(Entries taken from a collection)
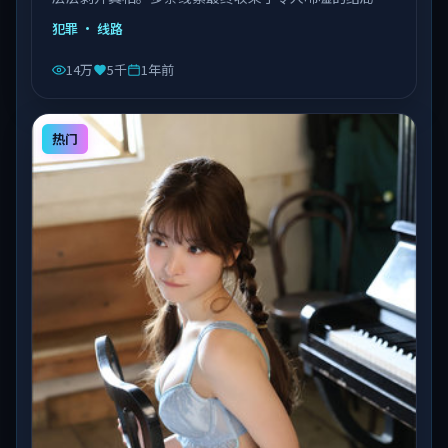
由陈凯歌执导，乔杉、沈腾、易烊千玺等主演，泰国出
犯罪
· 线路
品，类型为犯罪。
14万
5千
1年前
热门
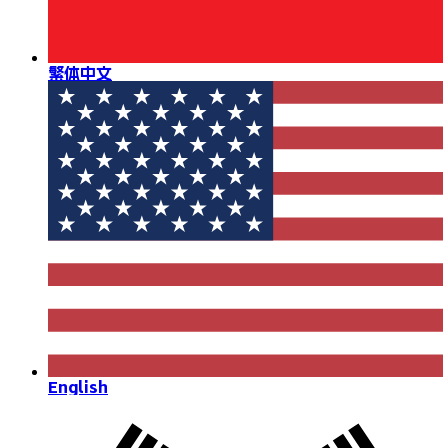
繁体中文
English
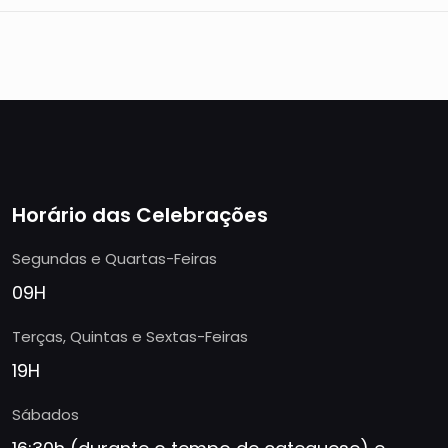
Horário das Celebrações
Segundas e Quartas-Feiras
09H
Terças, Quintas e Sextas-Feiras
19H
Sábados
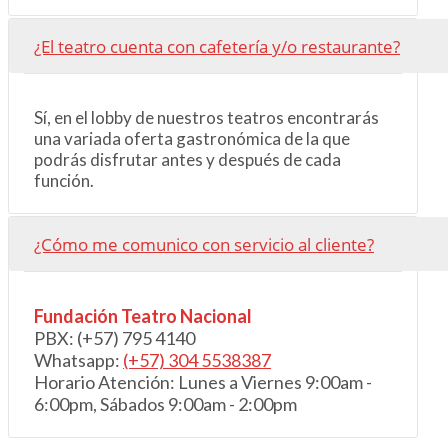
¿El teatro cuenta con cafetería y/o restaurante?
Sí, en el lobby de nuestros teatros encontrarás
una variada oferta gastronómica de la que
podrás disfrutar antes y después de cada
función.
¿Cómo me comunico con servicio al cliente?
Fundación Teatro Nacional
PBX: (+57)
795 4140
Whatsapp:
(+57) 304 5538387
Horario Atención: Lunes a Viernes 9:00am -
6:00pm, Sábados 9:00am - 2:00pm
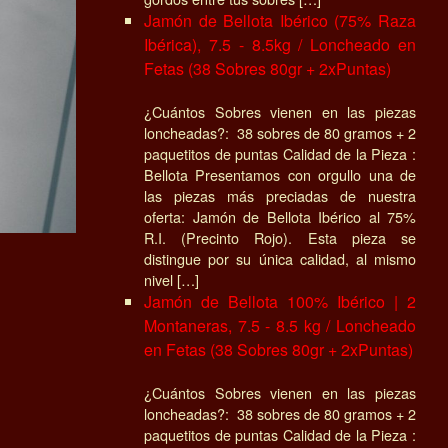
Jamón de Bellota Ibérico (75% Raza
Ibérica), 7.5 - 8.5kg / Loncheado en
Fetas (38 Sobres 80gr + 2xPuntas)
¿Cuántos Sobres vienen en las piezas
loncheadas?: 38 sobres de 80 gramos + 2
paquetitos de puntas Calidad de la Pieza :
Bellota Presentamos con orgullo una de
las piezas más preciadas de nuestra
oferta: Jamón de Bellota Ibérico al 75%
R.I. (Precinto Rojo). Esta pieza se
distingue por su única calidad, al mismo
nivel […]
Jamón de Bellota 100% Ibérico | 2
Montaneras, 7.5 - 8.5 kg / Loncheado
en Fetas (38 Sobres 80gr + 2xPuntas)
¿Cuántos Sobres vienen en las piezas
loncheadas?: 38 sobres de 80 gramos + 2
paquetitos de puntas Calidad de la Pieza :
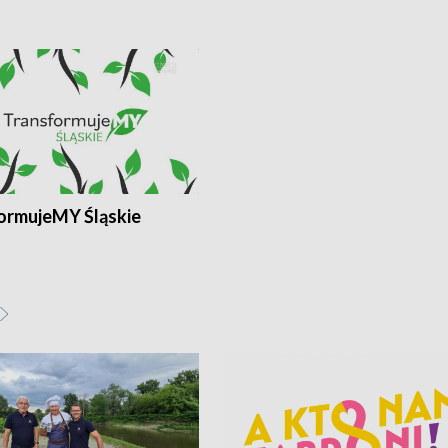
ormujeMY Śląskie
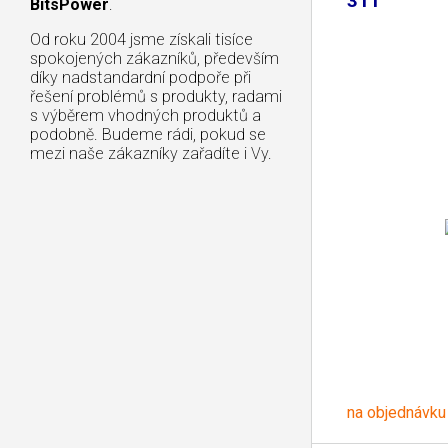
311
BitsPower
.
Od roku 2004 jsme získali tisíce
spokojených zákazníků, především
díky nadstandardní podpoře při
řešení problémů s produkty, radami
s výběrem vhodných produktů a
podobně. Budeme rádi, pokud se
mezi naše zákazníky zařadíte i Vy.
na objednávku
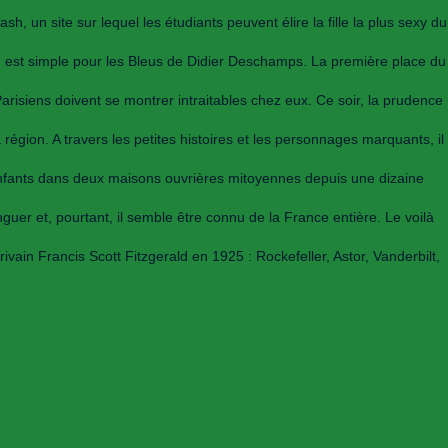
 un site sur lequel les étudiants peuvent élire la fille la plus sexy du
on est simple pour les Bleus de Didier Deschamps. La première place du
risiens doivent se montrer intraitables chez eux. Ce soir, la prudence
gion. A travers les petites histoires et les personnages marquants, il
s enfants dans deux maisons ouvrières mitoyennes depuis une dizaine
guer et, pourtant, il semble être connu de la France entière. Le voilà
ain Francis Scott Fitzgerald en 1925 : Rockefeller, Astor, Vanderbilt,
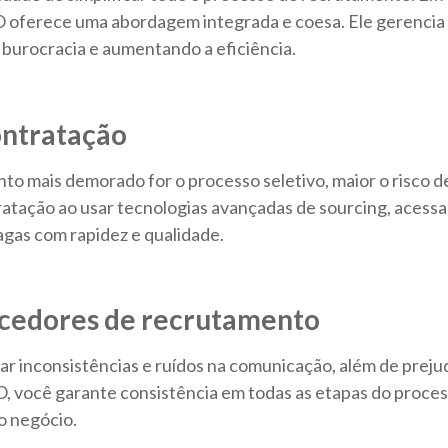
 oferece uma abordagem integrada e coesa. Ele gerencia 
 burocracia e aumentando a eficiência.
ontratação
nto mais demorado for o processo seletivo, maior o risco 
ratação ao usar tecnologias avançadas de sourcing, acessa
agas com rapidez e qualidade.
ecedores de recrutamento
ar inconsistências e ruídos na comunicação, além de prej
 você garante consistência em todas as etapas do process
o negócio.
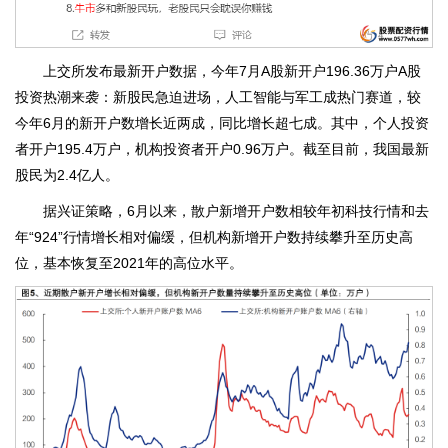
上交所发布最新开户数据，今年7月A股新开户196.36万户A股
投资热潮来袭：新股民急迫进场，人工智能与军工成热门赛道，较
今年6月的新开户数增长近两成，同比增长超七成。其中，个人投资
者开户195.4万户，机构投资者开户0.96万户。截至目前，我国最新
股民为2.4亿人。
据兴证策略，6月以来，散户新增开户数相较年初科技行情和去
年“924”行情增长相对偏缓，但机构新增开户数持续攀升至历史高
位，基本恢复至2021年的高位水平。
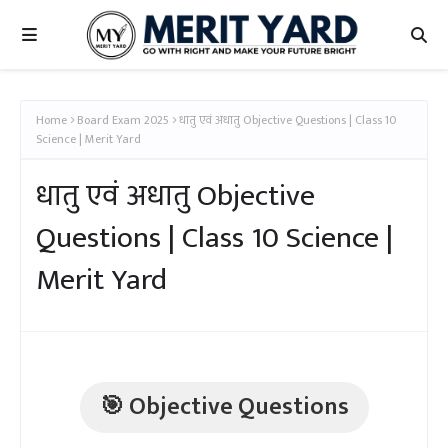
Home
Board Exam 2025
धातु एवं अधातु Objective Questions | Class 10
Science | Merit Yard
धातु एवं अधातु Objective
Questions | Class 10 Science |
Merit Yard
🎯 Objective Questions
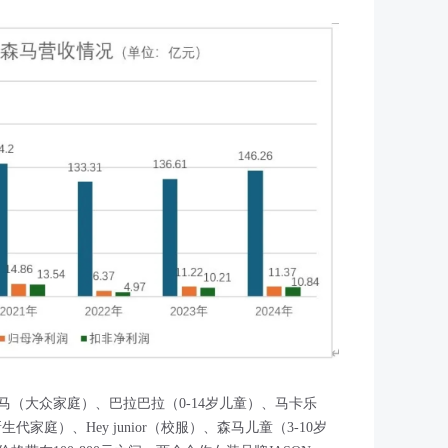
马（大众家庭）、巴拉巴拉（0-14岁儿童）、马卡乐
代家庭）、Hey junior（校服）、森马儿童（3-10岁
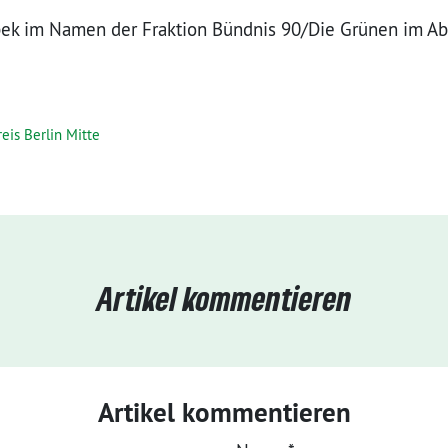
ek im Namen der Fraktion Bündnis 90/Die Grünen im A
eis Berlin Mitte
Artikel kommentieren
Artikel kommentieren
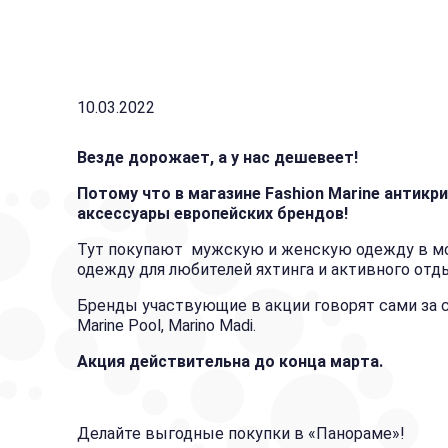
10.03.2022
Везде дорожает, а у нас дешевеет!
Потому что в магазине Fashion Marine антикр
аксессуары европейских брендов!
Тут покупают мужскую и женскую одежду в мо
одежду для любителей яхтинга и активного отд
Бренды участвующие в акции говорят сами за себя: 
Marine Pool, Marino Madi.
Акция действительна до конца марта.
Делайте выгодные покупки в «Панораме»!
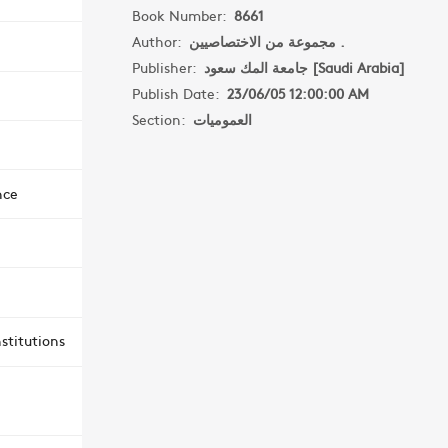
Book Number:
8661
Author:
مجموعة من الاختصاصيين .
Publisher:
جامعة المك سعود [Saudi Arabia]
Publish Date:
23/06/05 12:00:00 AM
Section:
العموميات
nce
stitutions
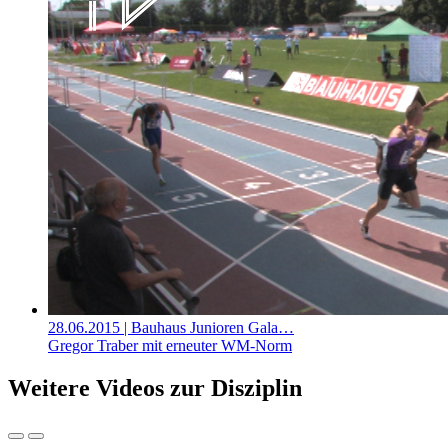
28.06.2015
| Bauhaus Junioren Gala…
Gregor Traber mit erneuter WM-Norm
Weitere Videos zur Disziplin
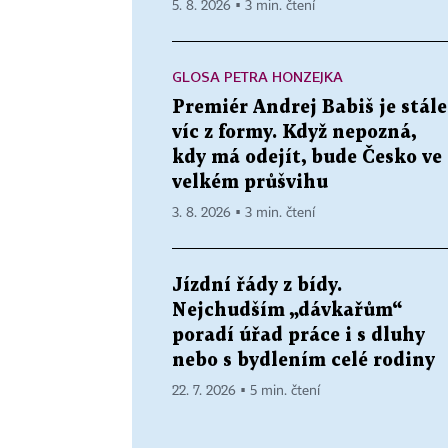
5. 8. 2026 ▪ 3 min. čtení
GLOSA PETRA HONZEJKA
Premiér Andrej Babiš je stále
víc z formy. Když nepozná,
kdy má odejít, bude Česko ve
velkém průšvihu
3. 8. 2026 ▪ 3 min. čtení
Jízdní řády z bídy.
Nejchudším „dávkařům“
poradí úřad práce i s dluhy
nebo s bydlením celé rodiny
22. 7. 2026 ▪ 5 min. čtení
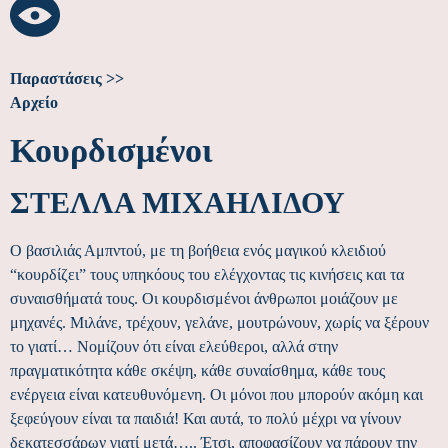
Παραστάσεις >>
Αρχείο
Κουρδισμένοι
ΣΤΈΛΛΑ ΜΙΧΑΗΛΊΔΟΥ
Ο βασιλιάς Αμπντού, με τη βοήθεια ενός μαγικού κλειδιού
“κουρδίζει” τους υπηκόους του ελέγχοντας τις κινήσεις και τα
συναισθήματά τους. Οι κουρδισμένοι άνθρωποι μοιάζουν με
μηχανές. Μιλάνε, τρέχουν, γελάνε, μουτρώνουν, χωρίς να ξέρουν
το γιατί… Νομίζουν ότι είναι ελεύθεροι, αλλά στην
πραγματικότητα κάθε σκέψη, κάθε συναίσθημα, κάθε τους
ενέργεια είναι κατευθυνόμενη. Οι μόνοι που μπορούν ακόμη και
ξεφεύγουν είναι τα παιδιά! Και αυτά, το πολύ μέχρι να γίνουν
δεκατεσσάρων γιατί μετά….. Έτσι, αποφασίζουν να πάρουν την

▶ Job item
If a line of the records above includes the word "Science", count it; state the final number with no other words.

▶ Answer to this task
2